Task 3: Extract EntryProcessor module

  • name: extract-entry-processor

  • files:

    • lib/source_monitor/fetching/feed_fetcher/entry_processor.rb (new)
    • lib/source_monitor/fetching/feed_fetcher.rb
  • action: Create lib/source_monitor/fetching/feed_fetcher/entry_processor.rb containing a SourceMonitor::Fetching::FeedFetcher::EntryProcessor class. Move these methods:

    • process_feed_entries (lines 520-567)
    • normalize_item_error (lines 603-612)
    • safe_entry_guid (lines 614-620)
    • safe_entry_title (lines 622-624)

    The constructor takes source:. It returns EntryProcessingResult structs (which stay defined in the main FeedFetcher class and are referenced as FeedFetcher::EntryProcessingResult). Add require "source_monitor/fetching/feed_fetcher/entry_processor" at the top of feed_fetcher.rb. In FeedFetcher, create an entry_processor method and delegate process_feed_entries to it. The other methods are only called from within entry_processor so they move wholesale.

  • verify: ruby -c lib/source_monitor/fetching/feed_fetcher/entry_processor.rb exits 0 AND bin/rails test test/lib/source_monitor/fetching/feed_fetcher_test.rb exits 0

  • done: EntryProcessor extracted. Tests pass unchanged.

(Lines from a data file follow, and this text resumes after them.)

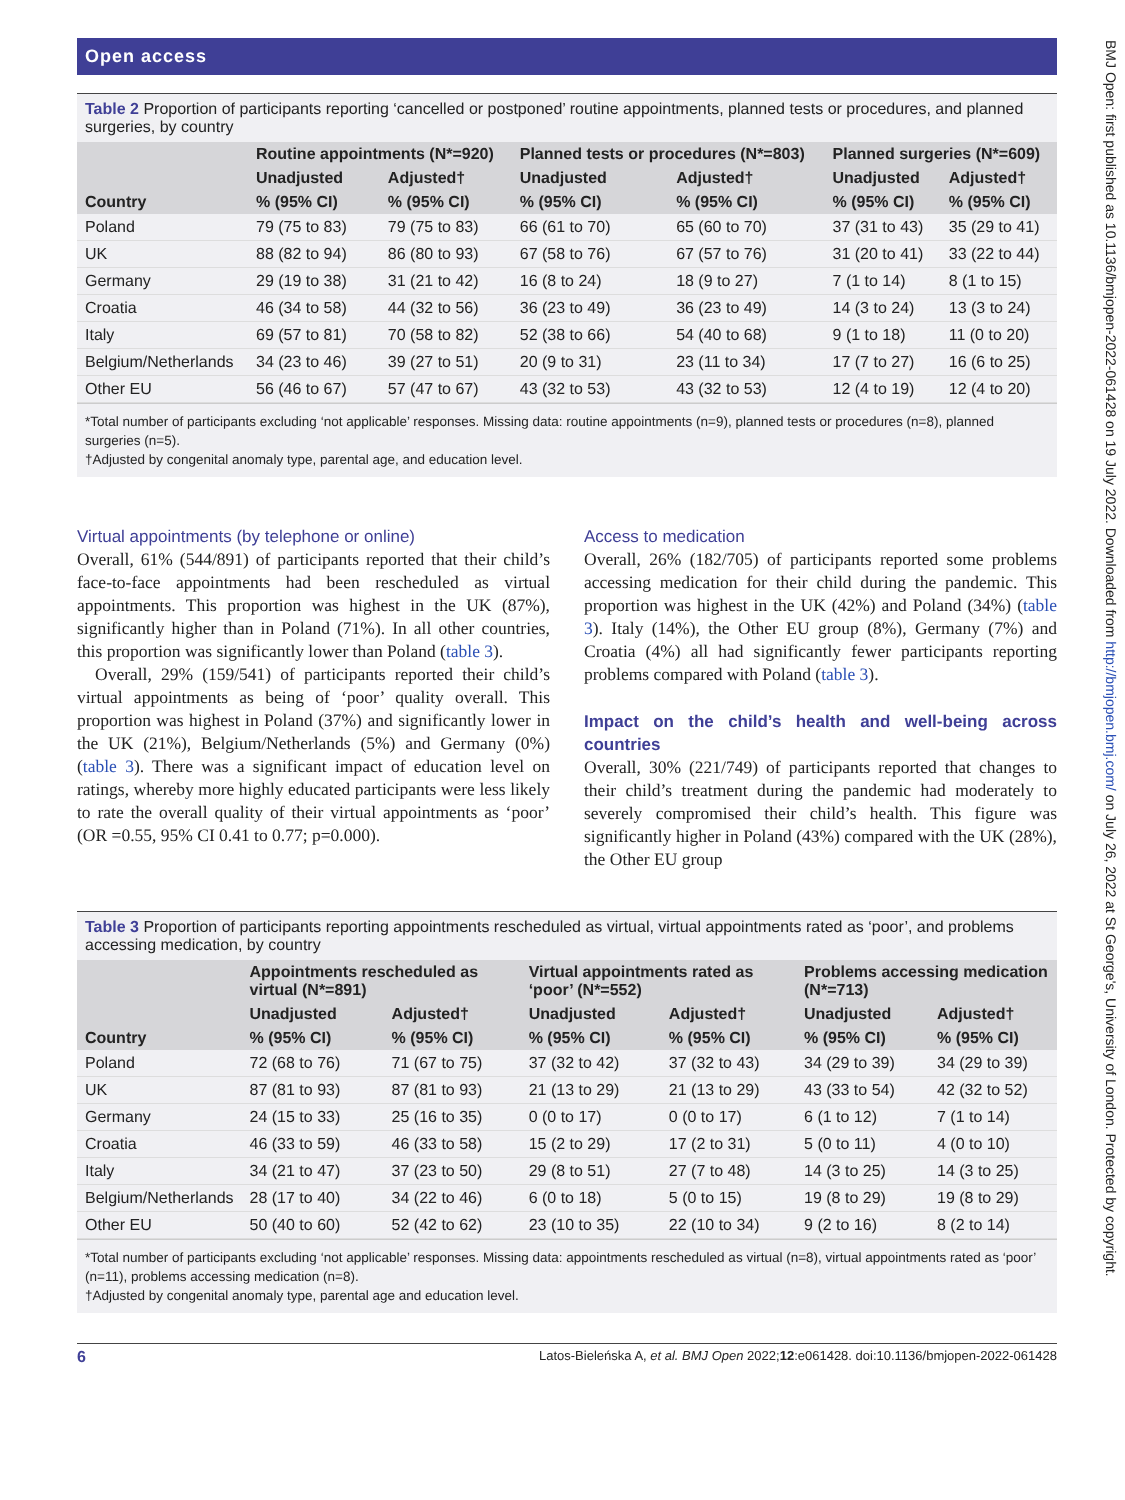Open access
Table 2 Proportion of participants reporting ‘cancelled or postponed’ routine appointments, planned tests or procedures, and planned surgeries, by country
| Country | Routine appointments (N*=920) | | Planned tests or procedures (N*=803) | | Planned surgeries (N*=609) | |
| --- | --- | --- | --- | --- | --- | --- |
| | Unadjusted | Adjusted† | Unadjusted | Adjusted† | Unadjusted | Adjusted† |
| | % (95% CI) | % (95% CI) | % (95% CI) | % (95% CI) | % (95% CI) | % (95% CI) |
| Poland | 79 (75 to 83) | 79 (75 to 83) | 66 (61 to 70) | 65 (60 to 70) | 37 (31 to 43) | 35 (29 to 41) |
| UK | 88 (82 to 94) | 86 (80 to 93) | 67 (58 to 76) | 67 (57 to 76) | 31 (20 to 41) | 33 (22 to 44) |
| Germany | 29 (19 to 38) | 31 (21 to 42) | 16 (8 to 24) | 18 (9 to 27) | 7 (1 to 14) | 8 (1 to 15) |
| Croatia | 46 (34 to 58) | 44 (32 to 56) | 36 (23 to 49) | 36 (23 to 49) | 14 (3 to 24) | 13 (3 to 24) |
| Italy | 69 (57 to 81) | 70 (58 to 82) | 52 (38 to 66) | 54 (40 to 68) | 9 (1 to 18) | 11 (0 to 20) |
| Belgium/Netherlands | 34 (23 to 46) | 39 (27 to 51) | 20 (9 to 31) | 23 (11 to 34) | 17 (7 to 27) | 16 (6 to 25) |
| Other EU | 56 (46 to 67) | 57 (47 to 67) | 43 (32 to 53) | 43 (32 to 53) | 12 (4 to 19) | 12 (4 to 20) |
*Total number of participants excluding ‘not applicable’ responses. Missing data: routine appointments (n=9), planned tests or procedures (n=8), planned surgeries (n=5).
†Adjusted by congenital anomaly type, parental age, and education level.
Virtual appointments (by telephone or online)
Overall, 61% (544/891) of participants reported that their child’s face-to-face appointments had been rescheduled as virtual appointments. This proportion was highest in the UK (87%), significantly higher than in Poland (71%). In all other countries, this proportion was significantly lower than Poland (table 3).
Overall, 29% (159/541) of participants reported their child’s virtual appointments as being of ‘poor’ quality overall. This proportion was highest in Poland (37%) and significantly lower in the UK (21%), Belgium/Netherlands (5%) and Germany (0%) (table 3). There was a significant impact of education level on ratings, whereby more highly educated participants were less likely to rate the overall quality of their virtual appointments as ‘poor’ (OR =0.55, 95% CI 0.41 to 0.77; p=0.000).
Access to medication
Overall, 26% (182/705) of participants reported some problems accessing medication for their child during the pandemic. This proportion was highest in the UK (42%) and Poland (34%) (table 3). Italy (14%), the Other EU group (8%), Germany (7%) and Croatia (4%) all had significantly fewer participants reporting problems compared with Poland (table 3).
Impact on the child’s health and well-being across countries
Overall, 30% (221/749) of participants reported that changes to their child’s treatment during the pandemic had moderately to severely compromised their child’s health. This figure was significantly higher in Poland (43%) compared with the UK (28%), the Other EU group
Table 3 Proportion of participants reporting appointments rescheduled as virtual, virtual appointments rated as ‘poor’, and problems accessing medication, by country
| Country | Appointments rescheduled as virtual (N*=891) | | Virtual appointments rated as ‘poor’ (N*=552) | | Problems accessing medication (N*=713) | |
| --- | --- | --- | --- | --- | --- | --- |
| | Unadjusted | Adjusted† | Unadjusted | Adjusted† | Unadjusted | Adjusted† |
| | % (95% CI) | % (95% CI) | % (95% CI) | % (95% CI) | % (95% CI) | % (95% CI) |
| Poland | 72 (68 to 76) | 71 (67 to 75) | 37 (32 to 42) | 37 (32 to 43) | 34 (29 to 39) | 34 (29 to 39) |
| UK | 87 (81 to 93) | 87 (81 to 93) | 21 (13 to 29) | 21 (13 to 29) | 43 (33 to 54) | 42 (32 to 52) |
| Germany | 24 (15 to 33) | 25 (16 to 35) | 0 (0 to 17) | 0 (0 to 17) | 6 (1 to 12) | 7 (1 to 14) |
| Croatia | 46 (33 to 59) | 46 (33 to 58) | 15 (2 to 29) | 17 (2 to 31) | 5 (0 to 11) | 4 (0 to 10) |
| Italy | 34 (21 to 47) | 37 (23 to 50) | 29 (8 to 51) | 27 (7 to 48) | 14 (3 to 25) | 14 (3 to 25) |
| Belgium/Netherlands | 28 (17 to 40) | 34 (22 to 46) | 6 (0 to 18) | 5 (0 to 15) | 19 (8 to 29) | 19 (8 to 29) |
| Other EU | 50 (40 to 60) | 52 (42 to 62) | 23 (10 to 35) | 22 (10 to 34) | 9 (2 to 16) | 8 (2 to 14) |
*Total number of participants excluding ‘not applicable’ responses. Missing data: appointments rescheduled as virtual (n=8), virtual appointments rated as ‘poor’ (n=11), problems accessing medication (n=8).
†Adjusted by congenital anomaly type, parental age and education level.
6 Latos-Bieleńska A, et al. BMJ Open 2022;12:e061428. doi:10.1136/bmjopen-2022-061428
BMJ Open: first published as 10.1136/bmjopen-2022-061428 on 19 July 2022. Downloaded from http://bmjopen.bmj.com/ on July 26, 2022 at St George's, University of London. Protected by copyright.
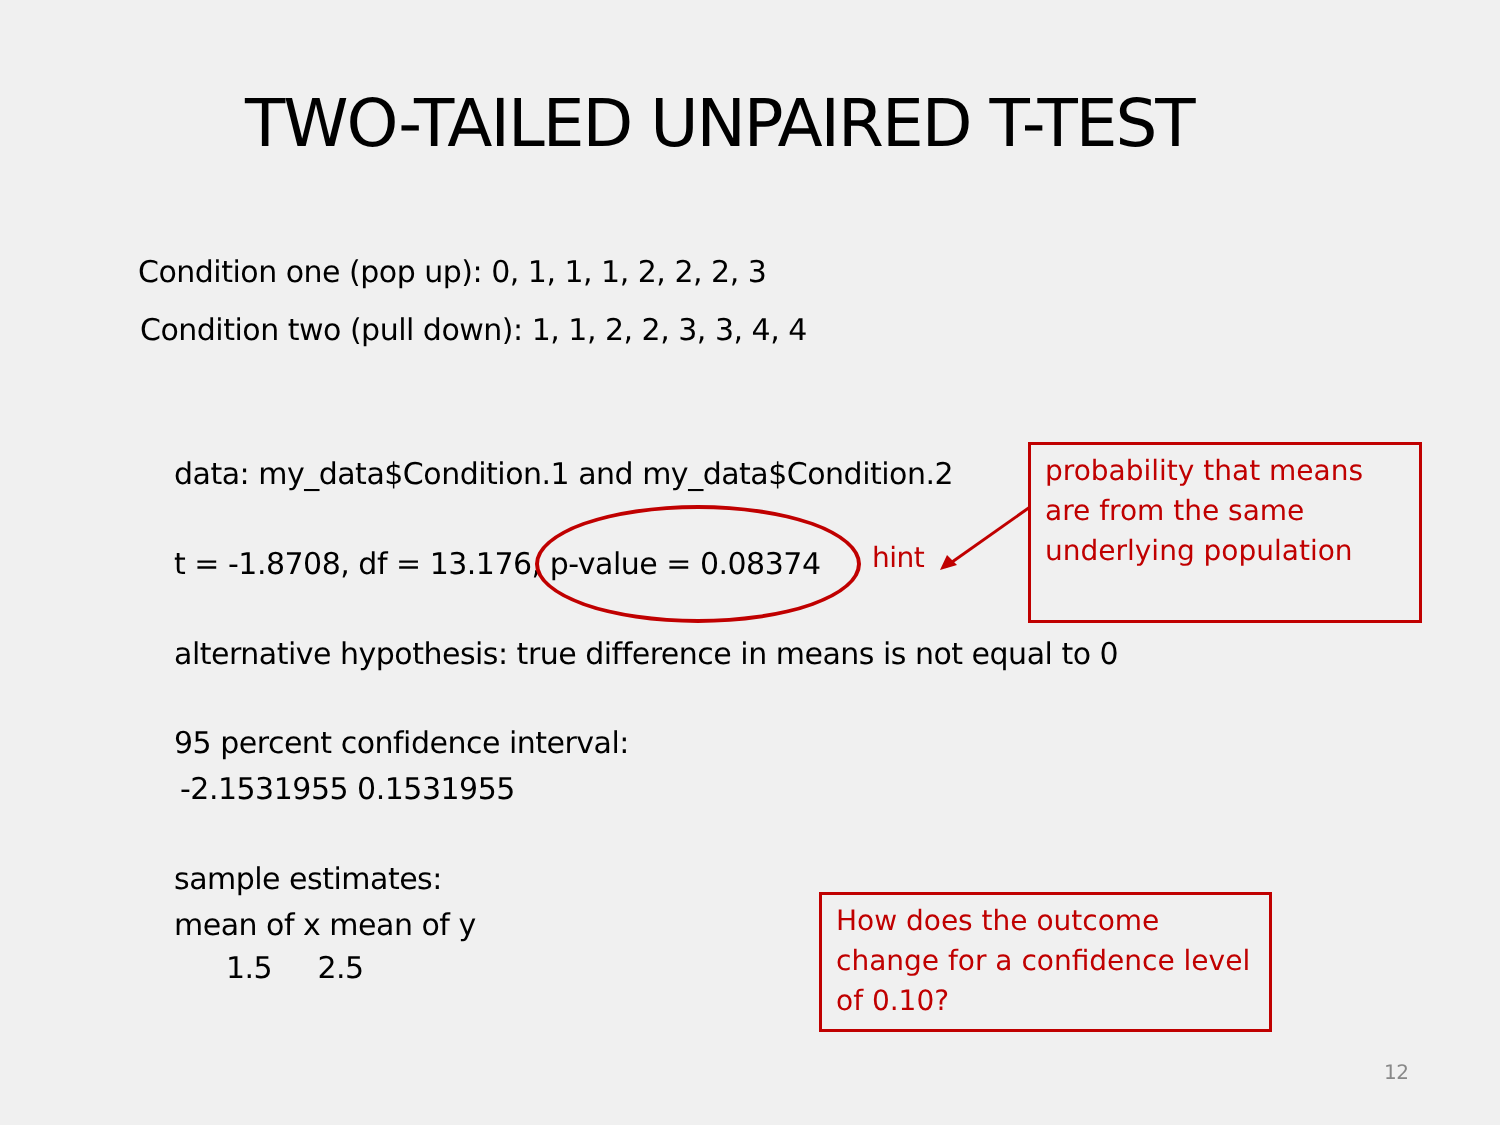TWO-TAILED UNPAIRED T-TEST
Condition one (pop up): 0, 1, 1, 1, 2, 2, 2, 3
Condition two (pull down): 1, 1, 2, 2, 3, 3, 4, 4
data: my_data$Condition.1 and my_data$Condition.2
t = -1.8708, df = 13.176, p-value = 0.08374 hint
probability that means are from the same underlying population
alternative hypothesis: true difference in means is not equal to 0
95 percent confidence interval:
-2.1531955 0.1531955
sample estimates:
mean of x mean of y
1.5 2.5
How does the outcome change for a confidence level of 0.10?
12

Task 4: Wire extracted modules and verify final line count

  • name: wire-modules-and-verify
  • files:
    • lib/source_monitor/fetching/feed_fetcher.rb
  • action: After Tasks 1-3, the main feed_fetcher.rb should contain: require statements for the 3 sub-modules, the Struct definitions (Result, EntryProcessingResult, ResponseWrapper), the constructor, call, perform_fetch, handle_response, handle_success, handle_not_modified, handle_failure, perform_request, connection, request_headers, build_http_error_from_faraday, body_digest, and the lazy accessor methods for source_updater, adaptive_interval, and entry_processor. Clean up any dead code, unused private methods, or orphaned requires. Ensure no method is duplicated between the main file and sub-modules. Verify the main file is under 300 lines. Run the full test suite to confirm no regressions.
  • verify: wc -l lib/source_monitor/fetching/feed_fetcher.rb shows fewer than 300 lines AND bin/rails test exits 0 with 760+ runs and 0 failures AND bin/rubocop lib/source_monitor/fetching/feed_fetcher.rb lib/source_monitor/fetching/feed_fetcher/ exits 0
  • done: FeedFetcher under 300 lines. All sub-modules syntactically valid. Full suite passes. RuboCop clean.

Verification

  1. wc -l lib/source_monitor/fetching/feed_fetcher.rb shows fewer than 300 lines
  2. wc -l lib/source_monitor/fetching/feed_fetcher/source_updater.rb lib/source_monitor/fetching/feed_fetcher/adaptive_interval.rb lib/source_monitor/fetching/feed_fetcher/entry_processor.rb shows all exist
  3. bin/rails test test/lib/source_monitor/fetching/feed_fetcher_test.rb exits 0 with zero failures
  4. bin/rails test exits 0 (no regressions)
  5. bin/rubocop lib/source_monitor/fetching/ exits 0

Success Criteria

  • FeedFetcher main file under 300 lines
  • Three sub-modules created: source_updater.rb, adaptive_interval.rb, entry_processor.rb
  • Public API unchanged -- FeedFetcher.new(source:).call returns Result struct
  • All existing tests pass without modification (1219 lines, 48+ tests)
  • Full test suite passes (760+ runs, 0 failures)
  • RuboCop passes on all modified/new files
  • REQ-08 satisfied